─── RECORDS FOR THE TASK
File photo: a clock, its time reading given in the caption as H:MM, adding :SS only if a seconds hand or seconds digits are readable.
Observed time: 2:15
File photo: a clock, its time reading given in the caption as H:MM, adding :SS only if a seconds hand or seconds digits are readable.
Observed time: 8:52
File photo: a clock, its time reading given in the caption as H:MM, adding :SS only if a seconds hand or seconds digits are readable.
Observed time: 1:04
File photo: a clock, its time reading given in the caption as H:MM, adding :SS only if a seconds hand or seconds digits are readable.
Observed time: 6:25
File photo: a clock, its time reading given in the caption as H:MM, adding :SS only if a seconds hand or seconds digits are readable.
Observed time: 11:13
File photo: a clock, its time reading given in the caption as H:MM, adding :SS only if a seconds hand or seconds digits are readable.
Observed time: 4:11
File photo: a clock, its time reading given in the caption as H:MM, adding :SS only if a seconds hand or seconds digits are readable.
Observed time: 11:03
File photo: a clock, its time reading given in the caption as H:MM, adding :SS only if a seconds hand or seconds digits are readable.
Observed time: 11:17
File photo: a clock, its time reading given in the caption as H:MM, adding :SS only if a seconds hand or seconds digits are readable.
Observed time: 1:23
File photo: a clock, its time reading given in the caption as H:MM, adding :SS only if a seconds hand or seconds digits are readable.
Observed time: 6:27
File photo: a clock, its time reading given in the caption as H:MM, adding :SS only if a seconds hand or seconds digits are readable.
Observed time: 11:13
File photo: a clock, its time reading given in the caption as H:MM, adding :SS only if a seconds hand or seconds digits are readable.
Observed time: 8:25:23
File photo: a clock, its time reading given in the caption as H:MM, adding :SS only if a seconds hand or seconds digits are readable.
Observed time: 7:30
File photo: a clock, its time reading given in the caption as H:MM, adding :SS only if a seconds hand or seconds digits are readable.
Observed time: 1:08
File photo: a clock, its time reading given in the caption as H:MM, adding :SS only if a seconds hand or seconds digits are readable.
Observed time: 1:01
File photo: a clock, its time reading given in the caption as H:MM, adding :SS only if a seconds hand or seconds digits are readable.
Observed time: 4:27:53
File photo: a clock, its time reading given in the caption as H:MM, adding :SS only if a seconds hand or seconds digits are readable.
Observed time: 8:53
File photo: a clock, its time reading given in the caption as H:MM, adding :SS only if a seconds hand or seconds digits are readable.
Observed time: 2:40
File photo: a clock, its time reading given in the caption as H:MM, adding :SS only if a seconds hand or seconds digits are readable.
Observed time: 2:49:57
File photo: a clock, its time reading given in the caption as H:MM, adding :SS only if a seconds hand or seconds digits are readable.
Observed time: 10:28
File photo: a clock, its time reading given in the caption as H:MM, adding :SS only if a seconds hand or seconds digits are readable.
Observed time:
──────
GIVEN INSTRUCTION: Render the entries as a JSON list of strings, one string per line and blank lines left out, starting with the first line of the entries and going on through the line with "Observed time: 7:30". Include both of those lines.

RESULT:
[
  "File photo: a clock, its time reading given in the caption as H:MM, adding :SS only if a seconds hand or seconds digits are readable.",
  "Observed time: 2:15",
  "File photo: a clock, its time reading given in the caption as H:MM, adding :SS only if a seconds hand or seconds digits are readable.",
  "Observed time: 8:52",
  "File photo: a clock, its time reading given in the caption as H:MM, adding :SS only if a seconds hand or seconds digits are readable.",
  "Observed time: 1:04",
  "File photo: a clock, its time reading given in the caption as H:MM, adding :SS only if a seconds hand or seconds digits are readable.",
  "Observed time: 6:25",
  "File photo: a clock, its time reading given in the caption as H:MM, adding :SS only if a seconds hand or seconds digits are readable.",
  "Observed time: 11:13",
  "File photo: a clock, its time reading given in the caption as H:MM, adding :SS only if a seconds hand or seconds digits are readable.",
  "Observed time: 4:11",
  "File photo: a clock, its time reading given in the caption as H:MM, adding :SS only if a seconds hand or seconds digits are readable.",
  "Observed time: 11:03",
  "File photo: a clock, its time reading given in the caption as H:MM, adding :SS only if a seconds hand or seconds digits are readable.",
  "Observed time: 11:17",
  "File photo: a clock, its time reading given in the caption as H:MM, adding :SS only if a seconds hand or seconds digits are readable.",
  "Observed time: 1:23",
  "File photo: a clock, its time reading given in the caption as H:MM, adding :SS only if a seconds hand or seconds digits are readable.",
  "Observed time: 6:27",
  "File photo: a clock, its time reading given in the caption as H:MM, adding :SS only if a seconds hand or seconds digits are readable.",
  "Observed time: 11:13",
  "File photo: a clock, its time reading given in the caption as H:MM, adding :SS only if a seconds hand or seconds digits are readable.",
  "Observed time: 8:25:23",
  "File photo: a clock, its time reading given in the caption as H:MM, adding :SS only if a seconds hand or seconds digits are readable.",
  "Observed time: 7:30"
]